Public encouraged to get early flu shot
NASHVILLE, Tenn. (WSMV) - It’s the beginning of flu season, and medical experts are encouraging Tennesseans to get their annual flu vaccine.
Ascension Saint Thomas has already seen patients present with influenza. The majority of the patients are being treated in the Emergency Department.
Dr. David Bauman, a Family Medicine and Geriatric physician pressed the importance of getting the vaccine to avoid getting sick or having severe symptoms, if you did get sick with the flu.
“The flu vaccines work to reduce severe illness. Do them for yourself to reduce severe illness and time away from work. Nobody likes the flu, so do it for yourself but do it for others, too,” said Dr. Bauman.
Bauman says he has seen a lot of patients suffering from the flu right now, but they’ve had a few cases here and there.
“Not a lot of flu though yet, even though there have been a few isolated cases which is not unusual for October.

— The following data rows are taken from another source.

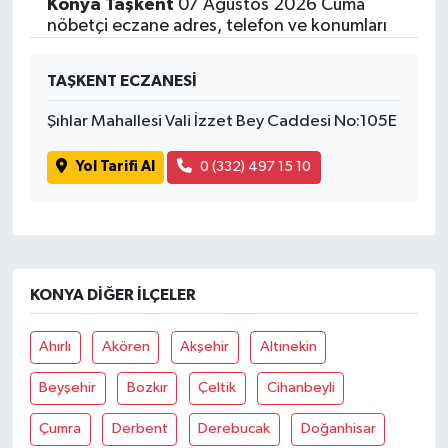
Konya Taşkent
07 Ağustos 2026 Cuma
nöbetçi eczane adres, telefon ve konumları
TAŞKENT ECZANESİ
Şıhlar Mahallesi Vali İzzet Bey Caddesi No:105E
Yol Tarifi Al
0 (332) 497 15 10
KONYA DIĞER İLÇELER
Ahırlı
Akören
Akşehir
Altınekin
Beyşehir
Bozkır
Çeltik
Cihanbeyli
Çumra
Derbent
Derebucak
Doğanhisar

As you’re probably aware, the flu season can start in October; the peak incidents can be anywhere from December through March,” said Bauman.
Even though cases throughout the state are minimal now, doctors like Dr. Rachel Mehr, an Ascension Saint Thomas Family Medicine and Geriatrics physician, are concerned about the height of the season.
“We kind of have seen that if we can preview in the southern hemisphere in Australia, they’ve had more cases of flu. And they also saw more cases in an early time span, so they saw an earlier outbreak of flu, so for us to be seeing some cases now, that is, I expected it later, but it’s actually coming now we’re starting to see some emergence of cases so my concern is that we could see an earlier flu season with more case,” said Mehr.
Medical experts attribute significantly fewer flu cases during the pandemic due to wearing a mask, social distancing, and keeping up with personal hygiene, which are actions they encourage to avoid catching the flu.
Mehr reiterates that wearing a facial covering is a personal choice during flu season regarding patients and their risk factors and immune system health.
“Watch and keep track of the case numbers around you when you make choices and just use universal precautions,” said Mehr.
Doctors also suggest if you’re feeling sick, stay at home. In addition, they strongly encourage flu vaccines for people with chronic illnesses like heart disease, kidney disease, and diabetes.